What the exercise asks –
Return all the lines below, exactly as they read.
##########
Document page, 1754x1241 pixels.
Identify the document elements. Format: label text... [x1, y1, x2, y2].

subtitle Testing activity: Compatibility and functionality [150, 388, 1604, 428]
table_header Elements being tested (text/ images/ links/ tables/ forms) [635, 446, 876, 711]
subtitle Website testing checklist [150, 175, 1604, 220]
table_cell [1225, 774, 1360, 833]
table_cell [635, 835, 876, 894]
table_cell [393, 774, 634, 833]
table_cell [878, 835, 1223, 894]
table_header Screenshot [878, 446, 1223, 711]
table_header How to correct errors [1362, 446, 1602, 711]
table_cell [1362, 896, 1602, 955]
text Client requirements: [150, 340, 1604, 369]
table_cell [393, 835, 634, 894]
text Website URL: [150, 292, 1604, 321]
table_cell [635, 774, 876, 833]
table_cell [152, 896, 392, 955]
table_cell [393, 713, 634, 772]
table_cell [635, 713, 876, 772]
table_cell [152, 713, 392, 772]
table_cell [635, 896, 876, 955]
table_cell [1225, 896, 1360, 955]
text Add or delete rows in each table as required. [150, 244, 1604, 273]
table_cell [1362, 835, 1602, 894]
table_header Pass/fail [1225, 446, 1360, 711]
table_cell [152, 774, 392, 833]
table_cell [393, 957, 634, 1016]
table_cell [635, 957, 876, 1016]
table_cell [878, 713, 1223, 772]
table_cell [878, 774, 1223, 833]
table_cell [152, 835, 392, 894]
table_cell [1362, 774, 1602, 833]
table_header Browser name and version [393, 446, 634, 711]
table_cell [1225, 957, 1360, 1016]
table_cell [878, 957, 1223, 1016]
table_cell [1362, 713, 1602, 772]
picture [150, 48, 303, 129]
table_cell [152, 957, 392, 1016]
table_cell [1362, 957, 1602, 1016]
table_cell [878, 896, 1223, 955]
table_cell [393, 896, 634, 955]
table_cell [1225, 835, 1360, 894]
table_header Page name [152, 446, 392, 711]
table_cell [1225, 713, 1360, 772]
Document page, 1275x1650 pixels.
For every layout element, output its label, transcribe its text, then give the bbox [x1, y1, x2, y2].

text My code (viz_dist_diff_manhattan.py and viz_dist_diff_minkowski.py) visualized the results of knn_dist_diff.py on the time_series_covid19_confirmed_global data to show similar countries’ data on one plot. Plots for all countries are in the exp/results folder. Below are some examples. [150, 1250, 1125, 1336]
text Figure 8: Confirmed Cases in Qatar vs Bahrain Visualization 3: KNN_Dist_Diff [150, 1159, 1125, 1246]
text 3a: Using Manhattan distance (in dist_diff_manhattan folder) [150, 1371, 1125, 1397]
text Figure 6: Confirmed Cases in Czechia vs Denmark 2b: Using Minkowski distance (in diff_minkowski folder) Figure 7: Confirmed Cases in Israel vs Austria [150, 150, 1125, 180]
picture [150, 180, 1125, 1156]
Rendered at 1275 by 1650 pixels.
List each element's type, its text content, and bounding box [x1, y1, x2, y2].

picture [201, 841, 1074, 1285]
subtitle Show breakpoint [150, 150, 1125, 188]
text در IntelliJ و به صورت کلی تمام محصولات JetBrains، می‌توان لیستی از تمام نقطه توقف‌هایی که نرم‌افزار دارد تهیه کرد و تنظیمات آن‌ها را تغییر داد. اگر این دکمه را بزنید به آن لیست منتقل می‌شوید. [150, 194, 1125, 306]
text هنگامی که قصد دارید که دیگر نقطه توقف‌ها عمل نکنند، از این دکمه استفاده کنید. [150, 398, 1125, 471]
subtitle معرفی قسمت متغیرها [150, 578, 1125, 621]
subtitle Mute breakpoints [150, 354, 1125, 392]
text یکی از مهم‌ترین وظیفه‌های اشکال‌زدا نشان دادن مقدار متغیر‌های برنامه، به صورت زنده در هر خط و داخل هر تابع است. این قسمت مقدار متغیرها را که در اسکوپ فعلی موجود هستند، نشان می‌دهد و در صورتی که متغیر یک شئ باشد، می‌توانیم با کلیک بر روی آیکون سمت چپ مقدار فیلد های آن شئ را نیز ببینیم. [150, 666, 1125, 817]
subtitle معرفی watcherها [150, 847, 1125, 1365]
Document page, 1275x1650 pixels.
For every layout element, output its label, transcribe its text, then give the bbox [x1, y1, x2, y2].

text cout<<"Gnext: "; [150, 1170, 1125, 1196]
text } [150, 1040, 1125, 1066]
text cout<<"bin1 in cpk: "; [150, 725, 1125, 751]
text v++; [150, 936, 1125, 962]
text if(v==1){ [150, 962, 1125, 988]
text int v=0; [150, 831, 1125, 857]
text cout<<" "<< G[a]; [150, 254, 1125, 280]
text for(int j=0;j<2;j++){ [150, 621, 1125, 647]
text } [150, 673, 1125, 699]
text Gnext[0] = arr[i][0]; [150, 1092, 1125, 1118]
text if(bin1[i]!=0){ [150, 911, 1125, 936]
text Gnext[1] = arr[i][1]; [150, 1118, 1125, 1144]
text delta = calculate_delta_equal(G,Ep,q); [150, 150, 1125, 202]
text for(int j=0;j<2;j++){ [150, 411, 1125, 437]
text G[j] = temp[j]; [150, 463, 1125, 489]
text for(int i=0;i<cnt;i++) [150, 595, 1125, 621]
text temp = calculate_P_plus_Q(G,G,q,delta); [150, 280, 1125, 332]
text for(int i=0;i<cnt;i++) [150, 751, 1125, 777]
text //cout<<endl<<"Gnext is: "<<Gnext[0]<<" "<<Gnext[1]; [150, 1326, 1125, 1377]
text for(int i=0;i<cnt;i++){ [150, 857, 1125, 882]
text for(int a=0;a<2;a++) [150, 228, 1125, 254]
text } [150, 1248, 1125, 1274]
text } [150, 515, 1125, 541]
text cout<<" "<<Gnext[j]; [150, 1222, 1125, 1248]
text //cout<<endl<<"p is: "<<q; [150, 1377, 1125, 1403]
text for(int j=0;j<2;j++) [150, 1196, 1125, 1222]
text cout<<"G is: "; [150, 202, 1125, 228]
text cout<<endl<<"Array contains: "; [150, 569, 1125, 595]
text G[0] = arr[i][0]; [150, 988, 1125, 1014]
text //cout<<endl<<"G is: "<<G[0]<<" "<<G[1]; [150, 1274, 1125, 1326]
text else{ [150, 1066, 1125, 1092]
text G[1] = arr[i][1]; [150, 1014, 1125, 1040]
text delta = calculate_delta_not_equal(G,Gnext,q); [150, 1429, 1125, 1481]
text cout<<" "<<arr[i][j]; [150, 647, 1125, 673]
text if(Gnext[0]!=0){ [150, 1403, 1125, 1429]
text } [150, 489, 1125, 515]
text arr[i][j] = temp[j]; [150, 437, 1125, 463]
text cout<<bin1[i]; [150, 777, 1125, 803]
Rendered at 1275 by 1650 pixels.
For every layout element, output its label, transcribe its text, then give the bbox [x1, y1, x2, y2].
##########
Response below –
Document page, 1754x1241 pixels.
Identify the document elements. Format: label text... [x1, y1, x2, y2].

subtitle Testing activity: Compatibility and functionality [150, 388, 1604, 428]
table_header Elements being tested (text/ images/ links/ tables/ forms) [635, 446, 876, 711]
subtitle Website testing checklist [150, 175, 1604, 220]
table_cell [1225, 774, 1360, 833]
table_cell [635, 835, 876, 894]
table_cell [393, 774, 634, 833]
table_cell [878, 835, 1223, 894]
table_header Screenshot [878, 446, 1223, 711]
table_header How to correct errors [1362, 446, 1602, 711]
table_cell [1362, 896, 1602, 955]
text Client requirements: [150, 340, 1604, 369]
table_cell [393, 835, 634, 894]
text Website URL: [150, 292, 1604, 321]
table_cell [635, 774, 876, 833]
table_cell [152, 896, 392, 955]
table_cell [393, 713, 634, 772]
table_cell [635, 713, 876, 772]
table_cell [152, 713, 392, 772]
table_cell [635, 896, 876, 955]
table_cell [1225, 896, 1360, 955]
text Add or delete rows in each table as required. [150, 244, 1604, 273]
table_cell [1362, 835, 1602, 894]
table_header Pass/fail [1225, 446, 1360, 711]
table_cell [152, 774, 392, 833]
table_cell [393, 957, 634, 1016]
table_cell [635, 957, 876, 1016]
table_cell [878, 713, 1223, 772]
table_cell [878, 774, 1223, 833]
table_cell [152, 835, 392, 894]
table_cell [1362, 774, 1602, 833]
table_header Browser name and version [393, 446, 634, 711]
table_cell [1225, 957, 1360, 1016]
table_cell [878, 957, 1223, 1016]
table_cell [1362, 713, 1602, 772]
picture [150, 48, 303, 129]
table_cell [152, 957, 392, 1016]
table_cell [1362, 957, 1602, 1016]
table_cell [878, 896, 1223, 955]
table_cell [393, 896, 634, 955]
table_cell [1225, 835, 1360, 894]
table_header Page name [152, 446, 392, 711]
table_cell [1225, 713, 1360, 772]
Document page, 1275x1650 pixels.
For every layout element, output its label, transcribe its text, then give the bbox [x1, y1, x2, y2].

text My code (viz_dist_diff_manhattan.py and viz_dist_diff_minkowski.py) visualized the results of knn_dist_diff.py on the time_series_covid19_confirmed_global data to show similar countries’ data on one plot. Plots for all countries are in the exp/results folder. Below are some examples. [150, 1250, 1125, 1336]
text Figure 8: Confirmed Cases in Qatar vs Bahrain Visualization 3: KNN_Dist_Diff [150, 1159, 1125, 1246]
text 3a: Using Manhattan distance (in dist_diff_manhattan folder) [150, 1371, 1125, 1397]
text Figure 6: Confirmed Cases in Czechia vs Denmark 2b: Using Minkowski distance (in diff_minkowski folder) Figure 7: Confirmed Cases in Israel vs Austria [150, 150, 1125, 180]
picture [150, 180, 1125, 1156]
Rendered at 1275 by 1650 pixels.
List each element's type, its text content, and bounding box [x1, y1, x2, y2].

picture [201, 841, 1074, 1285]
subtitle Show breakpoint [150, 150, 1125, 188]
text در IntelliJ و به صورت کلی تمام محصولات JetBrains، می‌توان لیستی از تمام نقطه توقف‌هایی که نرم‌افزار دارد تهیه کرد و تنظیمات آن‌ها را تغییر داد. اگر این دکمه را بزنید به آن لیست منتقل می‌شوید. [150, 194, 1125, 306]
text هنگامی که قصد دارید که دیگر نقطه توقف‌ها عمل نکنند، از این دکمه استفاده کنید. [150, 398, 1125, 471]
subtitle معرفی قسمت متغیرها [150, 578, 1125, 621]
subtitle Mute breakpoints [150, 354, 1125, 392]
text یکی از مهم‌ترین وظیفه‌های اشکال‌زدا نشان دادن مقدار متغیر‌های برنامه، به صورت زنده در هر خط و داخل هر تابع است. این قسمت مقدار متغیرها را که در اسکوپ فعلی موجود هستند، نشان می‌دهد و در صورتی که متغیر یک شئ باشد، می‌توانیم با کلیک بر روی آیکون سمت چپ مقدار فیلد های آن شئ را نیز ببینیم. [150, 666, 1125, 817]
subtitle معرفی watcherها [150, 847, 1125, 1365]
Document page, 1275x1650 pixels.
For every layout element, output its label, transcribe its text, then give the bbox [x1, y1, x2, y2].

text cout<<"Gnext: "; [150, 1170, 1125, 1196]
text } [150, 1040, 1125, 1066]
text cout<<"bin1 in cpk: "; [150, 725, 1125, 751]
text v++; [150, 936, 1125, 962]
text if(v==1){ [150, 962, 1125, 988]
text int v=0; [150, 831, 1125, 857]
text cout<<" "<< G[a]; [150, 254, 1125, 280]
text for(int j=0;j<2;j++){ [150, 621, 1125, 647]
text } [150, 673, 1125, 699]
text Gnext[0] = arr[i][0]; [150, 1092, 1125, 1118]
text if(bin1[i]!=0){ [150, 911, 1125, 936]
text Gnext[1] = arr[i][1]; [150, 1118, 1125, 1144]
text delta = calculate_delta_equal(G,Ep,q); [150, 150, 1125, 202]
text for(int j=0;j<2;j++){ [150, 411, 1125, 437]
text G[j] = temp[j]; [150, 463, 1125, 489]
text for(int i=0;i<cnt;i++) [150, 595, 1125, 621]
text temp = calculate_P_plus_Q(G,G,q,delta); [150, 280, 1125, 332]
text for(int i=0;i<cnt;i++) [150, 751, 1125, 777]
text //cout<<endl<<"Gnext is: "<<Gnext[0]<<" "<<Gnext[1]; [150, 1326, 1125, 1377]
text for(int i=0;i<cnt;i++){ [150, 857, 1125, 882]
text for(int a=0;a<2;a++) [150, 228, 1125, 254]
text } [150, 1248, 1125, 1274]
text } [150, 515, 1125, 541]
text cout<<" "<<Gnext[j]; [150, 1222, 1125, 1248]
text //cout<<endl<<"p is: "<<q; [150, 1377, 1125, 1403]
text for(int j=0;j<2;j++) [150, 1196, 1125, 1222]
text cout<<"G is: "; [150, 202, 1125, 228]
text cout<<endl<<"Array contains: "; [150, 569, 1125, 595]
text G[0] = arr[i][0]; [150, 988, 1125, 1014]
text //cout<<endl<<"G is: "<<G[0]<<" "<<G[1]; [150, 1274, 1125, 1326]
text else{ [150, 1066, 1125, 1092]
text G[1] = arr[i][1]; [150, 1014, 1125, 1040]
text delta = calculate_delta_not_equal(G,Gnext,q); [150, 1429, 1125, 1481]
text cout<<" "<<arr[i][j]; [150, 647, 1125, 673]
text if(Gnext[0]!=0){ [150, 1403, 1125, 1429]
text } [150, 489, 1125, 515]
text arr[i][j] = temp[j]; [150, 437, 1125, 463]
text cout<<bin1[i]; [150, 777, 1125, 803]
Rendered at 1275 by 1650 pixels.
For every layout element, output its label, transcribe its text, then give the bbox [x1, y1, x2, y2].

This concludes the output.